Imputation of predictors

Missing Data in Social Sciences

Missing data generally refers to a situation when data points are unknown (missing) for some but not all observations for a specific variable. The 'missingness' may occur for many different reasons. In the social sciences missingness may, for instance, be related to a survey respondent refusing to answer a specific question, a country not reporting a specific statistic, or simply a human coding error in some variable resulting in the value having to be deleted. Missing data is ubiquitous to all social science, as it is almost impossible for social scientists to obtain the type of controlled experimental data which may be available to other scientists.

In quantitative studies, missing data is problematic as almost all statistical estimation techniques require the data to be complete in order for the estimation to run (Graham, 2009). This means that for estimation to happen, the missing data must be dealt with in some way or another. The standard solution to the missing data problem in most statistical software is simply to remove all observations with at least one missing value in one of the variables from the analysis. This practice is known as Listwise Deletion Allison (1999). Listwise Deletion has several drawbacks, including that it is a method which wastes a lot of the collected data, and reduces statistical power as the sample size is reduced. In addition, Listwise Deletion will create biased parameter estimates unless certain, often unrealistic, assumptions are fulfilled (see for instance Allison, 1999; Graham, 2009; Schafer and Graham, 2002).

The alternative to removing the observations with missing data in them is to impute some value instead of the value which is missing. Several possibilities exist here. Among the more naive suggestions are to use either the mean or the predicted values from a linear regression of the variable on all other variables. Using the mean as the imputed value does, however, seriously bias the estimated parameters unless some very strong assumptions are fulfilled.

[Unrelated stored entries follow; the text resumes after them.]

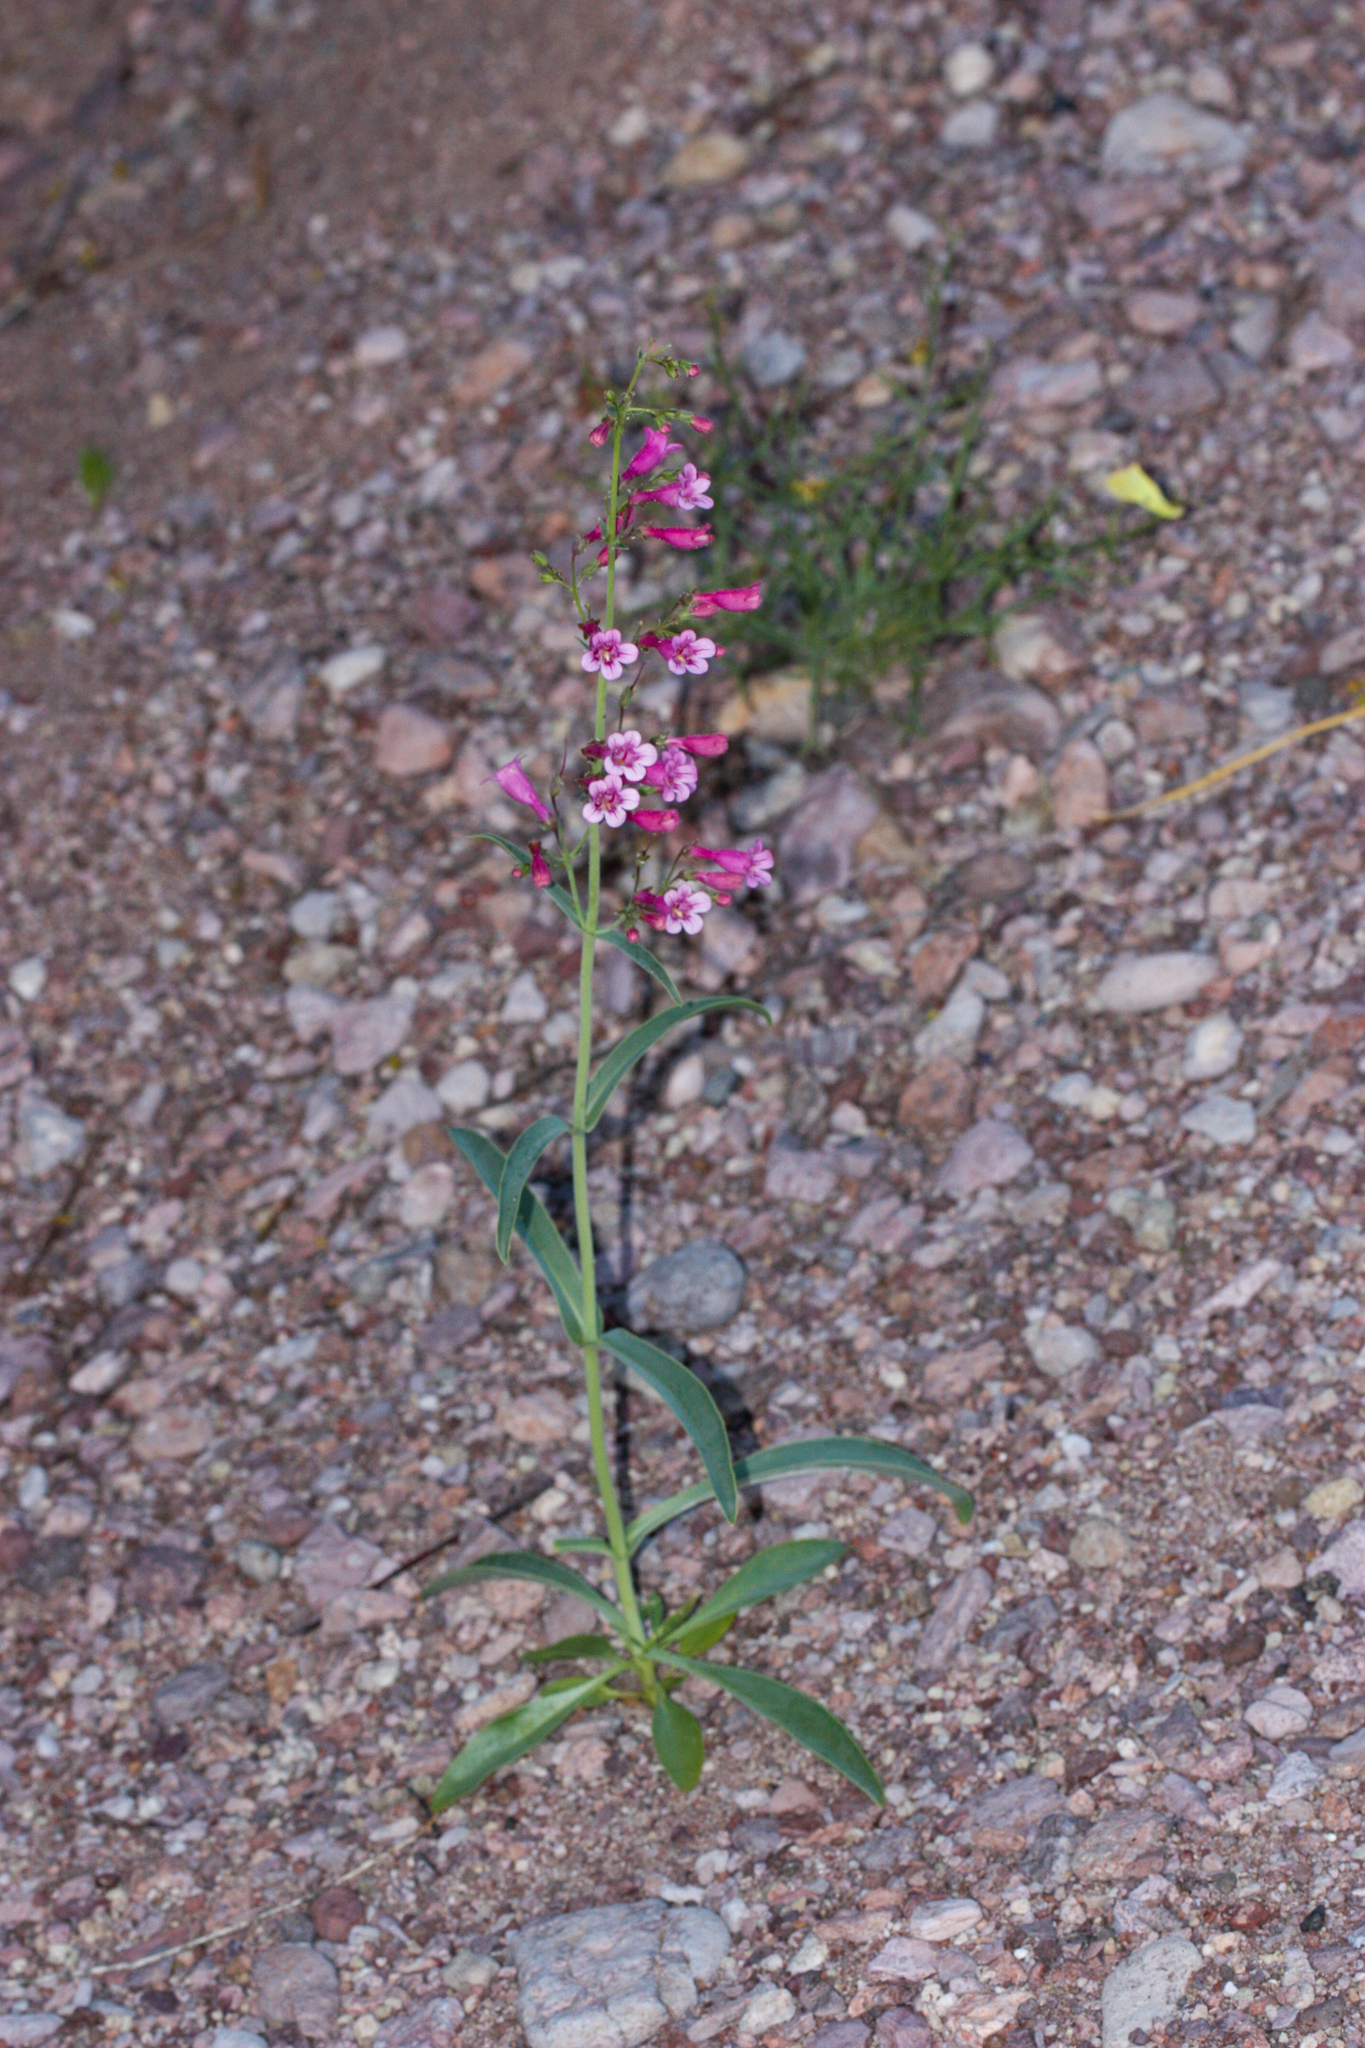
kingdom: Plantae
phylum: Tracheophyta
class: Magnoliopsida
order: Lamiales
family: Plantaginaceae
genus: Penstemon
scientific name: Penstemon parryi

The solution to these problems are to use multiple imputation, i.e. instead of imputing one single value, multiple values are imputed for each missing value, creating multiple complete datasets which the analysis can be run on. The results from these multiple datasets are then merged to produce the estimates for the parameters.

Methods used for the ViEWS project

The data used by the ViEWS project contains a large amount of missing data. In order to avoid biased results and for the simulations to run properly, the project uses Multiple Imputation with the Amelia II package in R to replace the missing data. Five different, complete, datasets are generated and simultaneously used in Dynasim. The results from these five datasets are then combined using the so-called Rubin Rules (Allison, 1999) to produce the forecasts. For the one-step ahead forecasts, only one single imputed dataset is randomly selected and used for the entire one-step ahead forecast.

The ViEWS project will conduct further tests on how different missing data techniques affect prediction and simulation, in order to create a best practice for missing data in predictive studies.

References

  • Allison, Paul D (1999). Missing data. Sage Thousand Oaks, CA.
  • Graham, John W (2009). "Missing data analysis: Making it work in the real world". In: Annual review of psychology 60, pp. 549-576.
  • Schafer, Joseph L and John W Graham (2002). "Missing data: our view of the state of the art." In: Psychological methods 7.2, p. 147.